Single cGMP-activated Ca(+)-dependent Cl(-) channels in rat mesenteric artery smooth muscle cells.

The present study describes the single channel properties of a novel cGMP-activated Ca(2+)-dependent Cl(-) channel in rat mesenteric artery smooth muscle cells. Single channel currents were recorded in cell-attached patches in the presence of 8 Br cGMP in response to the addition of caffeine or noradrenaline and in both outside-out and inside-out patches when the internal patch surface was bathed in cGMP and Ca(2+). The channels were permeable to Cl(-) ions with an anion permeability sequence of SCN(-) (1.7) > Cl(-) (1.0) > I(-) (0.6).

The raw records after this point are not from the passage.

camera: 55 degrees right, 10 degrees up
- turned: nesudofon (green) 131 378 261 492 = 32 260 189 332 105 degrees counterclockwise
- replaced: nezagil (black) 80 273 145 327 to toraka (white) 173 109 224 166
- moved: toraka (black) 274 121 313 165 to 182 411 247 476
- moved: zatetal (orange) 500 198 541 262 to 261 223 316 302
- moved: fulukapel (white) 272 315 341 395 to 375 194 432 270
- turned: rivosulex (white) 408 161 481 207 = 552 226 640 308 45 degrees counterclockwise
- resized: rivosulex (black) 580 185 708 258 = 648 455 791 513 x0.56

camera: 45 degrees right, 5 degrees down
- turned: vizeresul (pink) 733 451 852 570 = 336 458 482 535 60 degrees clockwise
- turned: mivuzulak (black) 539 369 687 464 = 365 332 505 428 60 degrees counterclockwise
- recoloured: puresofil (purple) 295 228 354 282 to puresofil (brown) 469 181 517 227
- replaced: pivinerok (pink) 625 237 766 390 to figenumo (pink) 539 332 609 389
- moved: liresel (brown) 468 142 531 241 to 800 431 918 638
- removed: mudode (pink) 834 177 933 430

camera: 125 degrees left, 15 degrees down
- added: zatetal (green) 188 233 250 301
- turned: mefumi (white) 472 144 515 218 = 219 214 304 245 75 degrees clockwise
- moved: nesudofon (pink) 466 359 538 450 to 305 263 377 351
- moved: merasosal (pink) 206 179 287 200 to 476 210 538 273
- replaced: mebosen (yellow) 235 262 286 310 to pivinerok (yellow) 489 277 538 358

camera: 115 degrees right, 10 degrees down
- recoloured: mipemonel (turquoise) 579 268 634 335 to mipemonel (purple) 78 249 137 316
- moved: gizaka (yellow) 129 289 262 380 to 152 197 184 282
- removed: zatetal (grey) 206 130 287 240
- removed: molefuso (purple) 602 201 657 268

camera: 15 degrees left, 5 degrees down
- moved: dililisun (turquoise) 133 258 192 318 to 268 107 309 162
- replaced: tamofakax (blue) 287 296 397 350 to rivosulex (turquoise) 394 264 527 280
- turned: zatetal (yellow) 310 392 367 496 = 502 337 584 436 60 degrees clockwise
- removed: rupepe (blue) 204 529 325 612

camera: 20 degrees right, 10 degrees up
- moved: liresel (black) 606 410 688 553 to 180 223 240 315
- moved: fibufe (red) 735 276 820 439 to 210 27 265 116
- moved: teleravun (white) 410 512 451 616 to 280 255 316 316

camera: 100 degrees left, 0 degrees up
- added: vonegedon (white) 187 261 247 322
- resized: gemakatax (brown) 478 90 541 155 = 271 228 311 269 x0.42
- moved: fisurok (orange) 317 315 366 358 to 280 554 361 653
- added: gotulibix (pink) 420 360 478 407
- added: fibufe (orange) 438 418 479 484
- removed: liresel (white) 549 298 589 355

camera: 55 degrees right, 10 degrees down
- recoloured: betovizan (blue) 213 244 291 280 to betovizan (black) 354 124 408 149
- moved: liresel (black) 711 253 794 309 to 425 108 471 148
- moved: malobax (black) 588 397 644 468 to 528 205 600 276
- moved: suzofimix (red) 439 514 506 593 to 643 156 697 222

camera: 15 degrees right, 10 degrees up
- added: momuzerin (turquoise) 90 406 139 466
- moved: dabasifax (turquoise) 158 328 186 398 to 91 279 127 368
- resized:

Single channel mean open probability (NP(o)) was independent of voltage and the channels displayed three conductance levels of 15, 35 and 55 pS. cGMP was required for channel activation and the single channel NP(o) increased sharply with raised [Ca(2+)](i), maximal activation occurring at a [Ca(2+)](i) of about 100 nM. The relationship between NP(o) and cGMP concentration was voltage independent and could be fitted by the Hill equation giving a K(d) of about 3 microM and a Hill coefficient (n(H)) of 3. cGMP- and Ca(2+)-dependent channel currents were inhibited by 10 microM ZnCl(2) but niflumic acid, an inhibitor of Ca(2+)-activated Cl(-) channels, had no effect. Inhibition of cGMP-dependent protein kinase activity by the cGMP-dependent protein kinase inhibitor KT5823 or replacement of ATP by AMP-PNP reduced NP(o), while activation of cGMP-dependent protein kinase by guanosine 3', 5'-cyclic monophosphate, beta-phenyl-1, N(2)-etheno-8-bromo-sodium salt (8 Br PET cGMP) produced a significant increase in single channel NP(o). It is likely that these single channel currents underlie the noradrenaline-activated inward current important for vasomotion in these resistance arteries.